If Kurt found her on this escape attempt tonight, he might well kill her. He'd become hard to predict, now with revolution threatening to break out. On his last visit he'd been infuriated with the people's presumption of daring to ask for freedom and more rights. “Don't those ingrates know their place?” he'd snarled. His temper rode at hair-trigger levels, but he'd been so busy quelling protests and attending meetings with other worried nobles that his visits had been mercifully few. He seemed content with her act of meek compliance and her claim that she had come to accept his rule. Why shouldn't he believe her? In his mind, he held absolute rule by right of emperor and God over all souls at Schloss Rotenburg and throughout the rest of his principality.

The conceited fool. One could ride from one end of Rotenburg-Gruselstadt to the other before lunch. Kurt's territories were miniscule in comparison to the Sherbrooke duchy held by her family. The title of
Prinz
of which he was so arrogantly proud was far overblown by British standards; in England, his land holdings and status were more on the level with those of an earl. The difference was that Kurt held sovereign power over his subjects. But therein lay the problem as well: Such absolute rule of a prince over a small division of territory was out of step with modern notions of democracy and the people's desire for a united Germany. The time when petty tyrants like Prince Kurt could rule was fast coming to an end.

Lenora had no intention of being his last victim.

By the time she'd slipped through the castle halls and down the back stairs to a seldom-used entry onto the kitchen gardens, a nervous sweat dripped down her back. The darkness of the night aided her escape, but also forced her to a painfully slow pace. She slid the heavy door bolt, careful not to make a sound, and thankful for once that Kurt's ridiculously strict standards meant the bolt slid silently from its latch.

She knew the castle routines well enough to be familiar with the location of the night watchmen. This route, while taking longer to reach the rendezvous point with Franz's father, was the most deserted. She had only to pass the head gardener's cottage bordering the orchards to make it to the far gate. The cold night air hit her as she padded by the tidy beds lying fallow and heavily mulched for the winter. But her stomach clenched at the light of the lamps burning in the cottage.

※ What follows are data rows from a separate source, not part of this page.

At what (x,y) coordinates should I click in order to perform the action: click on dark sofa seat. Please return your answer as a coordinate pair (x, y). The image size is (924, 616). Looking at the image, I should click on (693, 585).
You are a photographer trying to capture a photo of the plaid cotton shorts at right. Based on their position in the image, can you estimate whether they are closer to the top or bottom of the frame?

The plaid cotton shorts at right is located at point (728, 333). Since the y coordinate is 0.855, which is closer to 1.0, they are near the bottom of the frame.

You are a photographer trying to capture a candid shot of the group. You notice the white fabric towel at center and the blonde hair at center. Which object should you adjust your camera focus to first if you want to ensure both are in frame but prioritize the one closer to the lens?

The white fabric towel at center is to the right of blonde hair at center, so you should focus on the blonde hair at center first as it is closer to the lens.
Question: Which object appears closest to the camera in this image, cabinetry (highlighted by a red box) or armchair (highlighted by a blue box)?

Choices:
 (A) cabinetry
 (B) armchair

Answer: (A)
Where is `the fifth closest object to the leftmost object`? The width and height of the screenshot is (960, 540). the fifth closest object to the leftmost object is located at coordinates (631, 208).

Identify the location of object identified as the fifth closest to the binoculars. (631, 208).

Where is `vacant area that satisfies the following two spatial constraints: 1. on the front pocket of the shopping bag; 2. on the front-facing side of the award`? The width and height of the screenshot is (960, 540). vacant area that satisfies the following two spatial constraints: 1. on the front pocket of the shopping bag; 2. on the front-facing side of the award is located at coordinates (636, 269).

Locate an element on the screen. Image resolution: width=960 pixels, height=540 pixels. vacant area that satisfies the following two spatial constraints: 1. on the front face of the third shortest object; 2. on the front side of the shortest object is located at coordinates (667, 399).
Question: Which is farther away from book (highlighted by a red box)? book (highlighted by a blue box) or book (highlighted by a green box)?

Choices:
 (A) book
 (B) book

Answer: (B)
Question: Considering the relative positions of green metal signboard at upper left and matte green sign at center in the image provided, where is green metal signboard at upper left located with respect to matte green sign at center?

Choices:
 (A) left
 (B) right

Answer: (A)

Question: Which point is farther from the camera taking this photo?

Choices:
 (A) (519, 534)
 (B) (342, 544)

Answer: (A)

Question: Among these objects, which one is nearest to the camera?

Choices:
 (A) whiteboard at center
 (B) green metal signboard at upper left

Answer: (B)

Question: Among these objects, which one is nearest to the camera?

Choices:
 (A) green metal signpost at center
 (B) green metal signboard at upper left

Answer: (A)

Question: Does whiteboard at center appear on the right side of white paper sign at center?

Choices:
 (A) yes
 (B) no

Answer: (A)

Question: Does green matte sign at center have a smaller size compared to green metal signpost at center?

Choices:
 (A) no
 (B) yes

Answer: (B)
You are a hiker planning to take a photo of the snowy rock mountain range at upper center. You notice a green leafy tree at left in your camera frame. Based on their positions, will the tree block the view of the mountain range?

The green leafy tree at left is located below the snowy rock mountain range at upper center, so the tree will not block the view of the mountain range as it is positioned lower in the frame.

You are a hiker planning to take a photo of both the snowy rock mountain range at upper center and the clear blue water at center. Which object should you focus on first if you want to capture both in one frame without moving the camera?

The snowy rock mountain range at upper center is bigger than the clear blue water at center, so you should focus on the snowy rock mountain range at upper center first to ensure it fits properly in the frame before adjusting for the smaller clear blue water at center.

Herr Blumthal, the head gardener, was awake.

A woman's laughter coming from the stone cottage froze Lenora to the spot. The middle-aged widower had guests as well! And then, by the further sounds coming from the cottage, she realized Herr Blumthal entertained but one guest and that the two of them were involved in an activity more intimate than mere conversation. Even in the dark, Lenora blushed. As she inched around the corner of the ivy-covered building, she distracted herself by the thought that their activity proved an excellent cover. Hopefully the lovers were too otherwise occupied to notice her passage.

But the sounds of their pleasure saddened her as well. She'd come to Germany with a young woman's hope to find love with her fiancé. She had dreamed of a happy partnership like that shared by her parents—perhaps not a grand passion, but a solid union based on respect and affection.

Yet love had failed her. Now she expected she would never marry. The story of her failed betrothal was bound to leak out back in England, should she ever—God willing—make it home alive. Her reputation would be ruined, even without the full truth of how Kurt had beaten her and forced her into the debasement of his bedroom games.

She paused by the wall, listening despite herself. The woman moaned with obvious delight. Herr Blumthal, whom she knew as an orderly gardener dedicated to his flower beds and topiary, seemed quite the lover.

“Helga, ah,
Schöne
.” He repeated her name lovingly, even reverently. Lenora's eyebrows shot up. The only Helga with whom she was acquainted at the castle was Helga Stanfeld—the head upstairs housemaid, a widow whom Lenora had always taken to be a staid and quiet woman.